What is a simple way to explain the difference between the finite element approach versus the finite difference when solving the NS equations?

(1). It is a century old question. (2). Regardless of what you are solving, when you say "finite element analysis" people interpret as "structure analysis". When you say "CFD analysis", people think in terms of "finite-difference" or "finite-volume" analysis. (3). So, in the job listing description, experience in FEA or CFD are used to represent "structure analysis" and "fluid analysis",respectively. (4). So, if you use the methods used in FEA (structure analysis) to solve the fluid dynamics problems (Navier-Stokes equations, or Euler equation), you call it finite-element method in fluid dynamics. (5). Then, you probably will ask " what is finite-element analysis in structure ?" All I can say is, it is a well established field to do numerical analysis in structure on computer. ( it is also applicable to other fields outside the structure analysis)

The differences between FE and FD comes from (1) the way in which flow variables are approximated & (2) the discretization processes.

Read the detail from : H.K Versteeg and W. Malalasekera, " An introduction to computational fluid dynamics: The finite volume, John Wiley & Sons Inc., New York.

*DATASET RECORDS*

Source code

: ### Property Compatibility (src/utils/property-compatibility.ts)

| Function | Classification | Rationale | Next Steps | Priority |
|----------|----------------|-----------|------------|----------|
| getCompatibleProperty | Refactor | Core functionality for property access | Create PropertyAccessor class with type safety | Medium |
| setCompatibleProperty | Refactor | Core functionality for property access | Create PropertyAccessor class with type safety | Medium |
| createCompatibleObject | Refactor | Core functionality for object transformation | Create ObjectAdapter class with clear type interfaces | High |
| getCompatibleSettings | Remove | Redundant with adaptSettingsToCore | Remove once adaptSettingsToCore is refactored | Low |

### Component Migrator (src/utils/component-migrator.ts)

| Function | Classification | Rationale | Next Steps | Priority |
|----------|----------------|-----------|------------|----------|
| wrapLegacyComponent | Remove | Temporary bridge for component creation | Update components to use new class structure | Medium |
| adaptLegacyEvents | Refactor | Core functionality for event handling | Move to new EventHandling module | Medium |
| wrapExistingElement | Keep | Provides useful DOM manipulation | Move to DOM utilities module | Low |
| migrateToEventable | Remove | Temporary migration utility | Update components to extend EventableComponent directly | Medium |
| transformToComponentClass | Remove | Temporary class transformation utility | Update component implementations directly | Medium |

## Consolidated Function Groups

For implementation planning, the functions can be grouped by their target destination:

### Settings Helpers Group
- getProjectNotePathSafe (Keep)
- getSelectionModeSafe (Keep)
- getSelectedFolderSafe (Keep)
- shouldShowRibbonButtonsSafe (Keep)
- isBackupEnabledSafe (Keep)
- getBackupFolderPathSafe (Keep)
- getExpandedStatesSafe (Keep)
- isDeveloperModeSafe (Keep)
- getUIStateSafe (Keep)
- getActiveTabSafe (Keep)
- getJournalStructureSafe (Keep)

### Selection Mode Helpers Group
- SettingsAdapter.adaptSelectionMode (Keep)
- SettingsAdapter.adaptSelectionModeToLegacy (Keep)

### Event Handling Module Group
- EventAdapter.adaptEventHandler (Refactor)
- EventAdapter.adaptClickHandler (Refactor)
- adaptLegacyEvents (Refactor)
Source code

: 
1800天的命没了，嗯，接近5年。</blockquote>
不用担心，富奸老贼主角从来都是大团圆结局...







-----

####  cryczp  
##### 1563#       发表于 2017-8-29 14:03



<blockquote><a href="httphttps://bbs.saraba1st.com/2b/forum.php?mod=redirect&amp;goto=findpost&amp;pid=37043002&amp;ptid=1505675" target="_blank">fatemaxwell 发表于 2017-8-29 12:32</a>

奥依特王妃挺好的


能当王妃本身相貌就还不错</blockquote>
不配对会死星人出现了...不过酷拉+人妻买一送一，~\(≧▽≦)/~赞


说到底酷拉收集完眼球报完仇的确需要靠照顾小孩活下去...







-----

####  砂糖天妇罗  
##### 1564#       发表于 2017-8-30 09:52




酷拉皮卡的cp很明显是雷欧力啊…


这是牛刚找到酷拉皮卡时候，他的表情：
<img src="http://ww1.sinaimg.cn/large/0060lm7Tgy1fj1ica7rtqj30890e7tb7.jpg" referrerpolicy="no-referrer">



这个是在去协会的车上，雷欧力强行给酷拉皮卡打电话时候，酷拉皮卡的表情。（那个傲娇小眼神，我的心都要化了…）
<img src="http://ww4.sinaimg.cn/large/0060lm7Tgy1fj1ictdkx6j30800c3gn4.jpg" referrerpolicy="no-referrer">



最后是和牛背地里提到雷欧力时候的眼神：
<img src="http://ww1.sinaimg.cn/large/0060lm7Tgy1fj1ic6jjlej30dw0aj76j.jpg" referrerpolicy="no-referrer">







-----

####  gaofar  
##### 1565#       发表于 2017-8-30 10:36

--

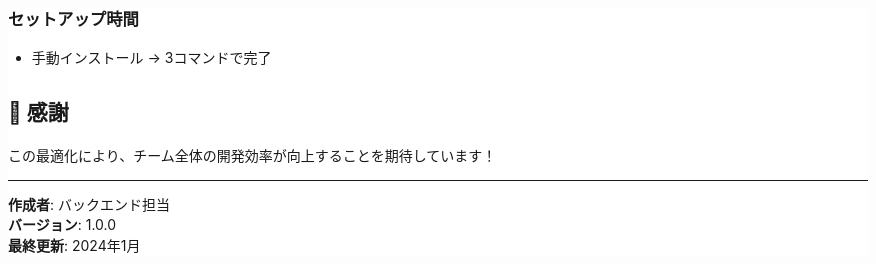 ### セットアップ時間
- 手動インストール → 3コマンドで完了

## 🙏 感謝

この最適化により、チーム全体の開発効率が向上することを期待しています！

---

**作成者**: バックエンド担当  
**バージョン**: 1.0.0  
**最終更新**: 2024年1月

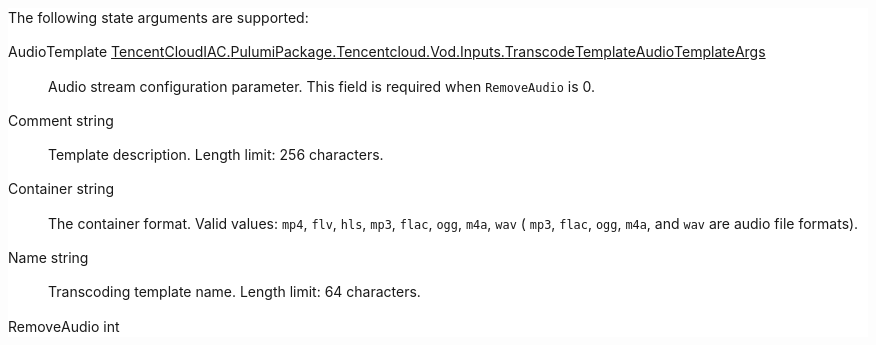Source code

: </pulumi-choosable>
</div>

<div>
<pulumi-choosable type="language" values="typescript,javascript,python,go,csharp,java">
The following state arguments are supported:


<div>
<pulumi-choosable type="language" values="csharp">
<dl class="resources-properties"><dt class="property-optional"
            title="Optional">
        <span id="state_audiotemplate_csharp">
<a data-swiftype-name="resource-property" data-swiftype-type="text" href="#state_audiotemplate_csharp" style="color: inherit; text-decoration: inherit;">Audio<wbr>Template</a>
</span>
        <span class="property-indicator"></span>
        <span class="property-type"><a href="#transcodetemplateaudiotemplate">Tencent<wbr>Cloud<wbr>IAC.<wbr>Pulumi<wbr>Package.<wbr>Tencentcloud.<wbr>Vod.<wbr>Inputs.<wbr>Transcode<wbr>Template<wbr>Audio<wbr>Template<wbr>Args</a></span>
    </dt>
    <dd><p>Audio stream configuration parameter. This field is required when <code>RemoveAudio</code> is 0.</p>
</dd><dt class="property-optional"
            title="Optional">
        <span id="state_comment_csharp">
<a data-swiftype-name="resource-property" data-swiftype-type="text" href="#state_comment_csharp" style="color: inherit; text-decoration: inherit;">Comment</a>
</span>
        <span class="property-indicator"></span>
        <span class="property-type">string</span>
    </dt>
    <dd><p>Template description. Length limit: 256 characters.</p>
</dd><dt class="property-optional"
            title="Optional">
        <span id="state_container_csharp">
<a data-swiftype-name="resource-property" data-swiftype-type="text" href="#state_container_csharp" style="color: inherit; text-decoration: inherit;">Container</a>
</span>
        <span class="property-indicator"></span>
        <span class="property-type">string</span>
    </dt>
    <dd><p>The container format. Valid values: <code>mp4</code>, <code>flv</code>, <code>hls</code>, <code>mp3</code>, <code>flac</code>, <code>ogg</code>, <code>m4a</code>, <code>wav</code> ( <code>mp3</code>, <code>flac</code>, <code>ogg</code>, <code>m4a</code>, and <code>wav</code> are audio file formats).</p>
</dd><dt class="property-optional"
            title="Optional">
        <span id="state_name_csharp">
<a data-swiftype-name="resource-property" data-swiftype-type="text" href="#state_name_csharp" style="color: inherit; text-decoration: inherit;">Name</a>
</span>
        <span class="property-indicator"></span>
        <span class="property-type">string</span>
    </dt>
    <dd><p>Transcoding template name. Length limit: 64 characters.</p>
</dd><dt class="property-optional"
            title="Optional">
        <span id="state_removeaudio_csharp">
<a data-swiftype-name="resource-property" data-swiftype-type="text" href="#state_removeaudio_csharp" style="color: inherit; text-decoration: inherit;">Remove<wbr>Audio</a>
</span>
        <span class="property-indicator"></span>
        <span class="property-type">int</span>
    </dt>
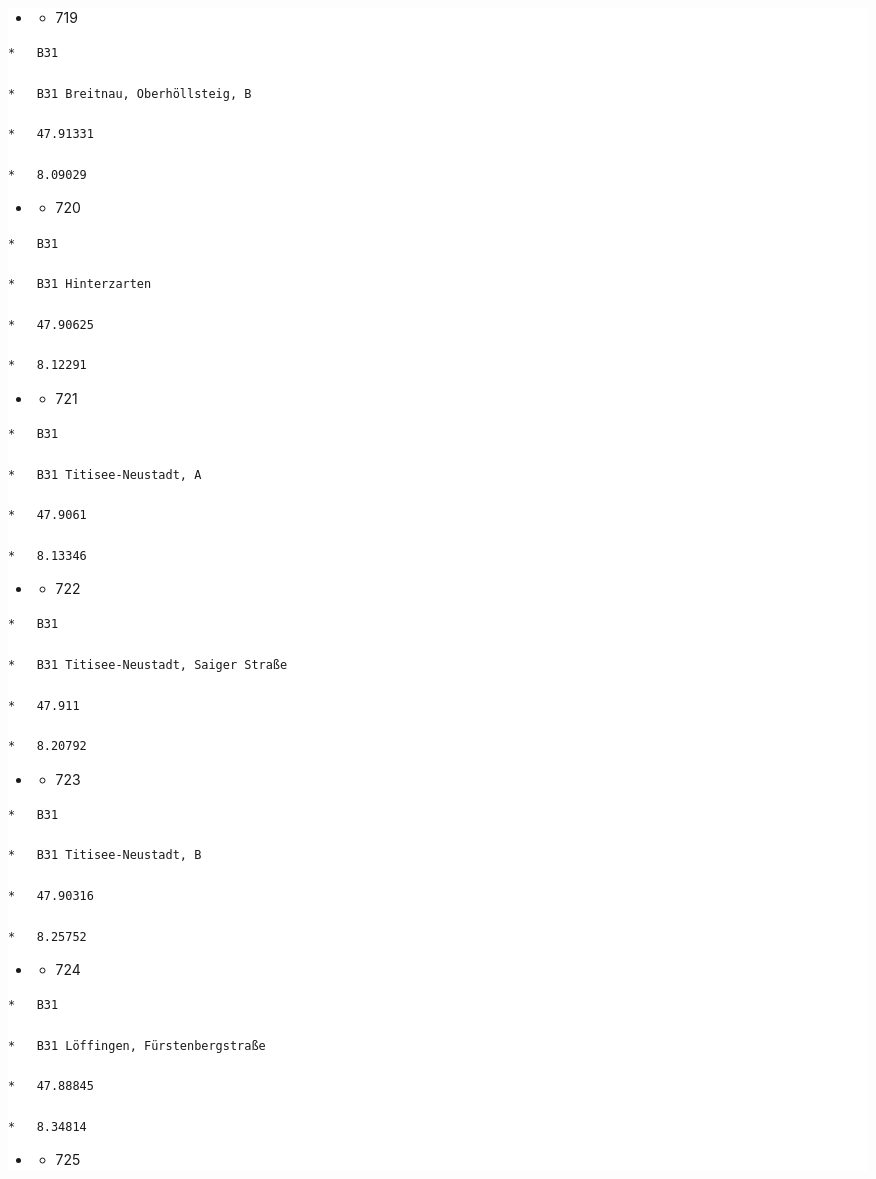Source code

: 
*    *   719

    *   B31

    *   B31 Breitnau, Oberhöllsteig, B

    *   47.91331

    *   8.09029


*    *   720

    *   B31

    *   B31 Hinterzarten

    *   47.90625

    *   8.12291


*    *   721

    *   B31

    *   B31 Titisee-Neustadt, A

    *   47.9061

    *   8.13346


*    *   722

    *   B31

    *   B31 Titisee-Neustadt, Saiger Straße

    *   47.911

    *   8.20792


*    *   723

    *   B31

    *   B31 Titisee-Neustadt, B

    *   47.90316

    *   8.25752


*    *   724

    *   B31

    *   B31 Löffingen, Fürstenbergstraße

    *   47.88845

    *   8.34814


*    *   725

*EXERCISE REQUIREMENTS*
[1] Using the thread on finite element versus finite difference methods, decide whether each statement agrees with it. Answer yes or no for each, and quote the deciding words. (a) People take the phrase "finite element analysis" to mean structure analysis. (b) Finite-element analysis is applicable only to structure analysis. (c) The differences between FE and FD come partly from how flow variables are approximated.
[2] Copy the stretch of the thread on finite element versus finite difference methods from "(1). It is a" through "the structure analysis)".

*ANSWERS TO THE EXERCISES*
[1]
(a) Yes: "when you say "finite element analysis" people interpret as "structure analysis""
(b) No: "it is also applicable to other fields outside the structure analysis"
(c) Yes: "the way in which flow variables are approximated"

[2]
(1). It is a century old question. (2). Regardless of what you are solving, when you say "finite element analysis" people interpret as "structure analysis". When you say "CFD analysis", people think in terms of "finite-difference" or "finite-volume" analysis. (3). So, in the job listing description, experience in FEA or CFD are used to represent "structure analysis" and "fluid analysis",respectively. (4). So, if you use the methods used in FEA (structure analysis) to solve the fluid dynamics problems (Navier-Stokes equations, or Euler equation), you call it finite-element method in fluid dynamics. (5). Then, you probably will ask " what is finite-element analysis in structure ?" All I can say is, it is a well established field to do numerical analysis in structure on computer. ( it is also applicable to other fields outside the structure analysis)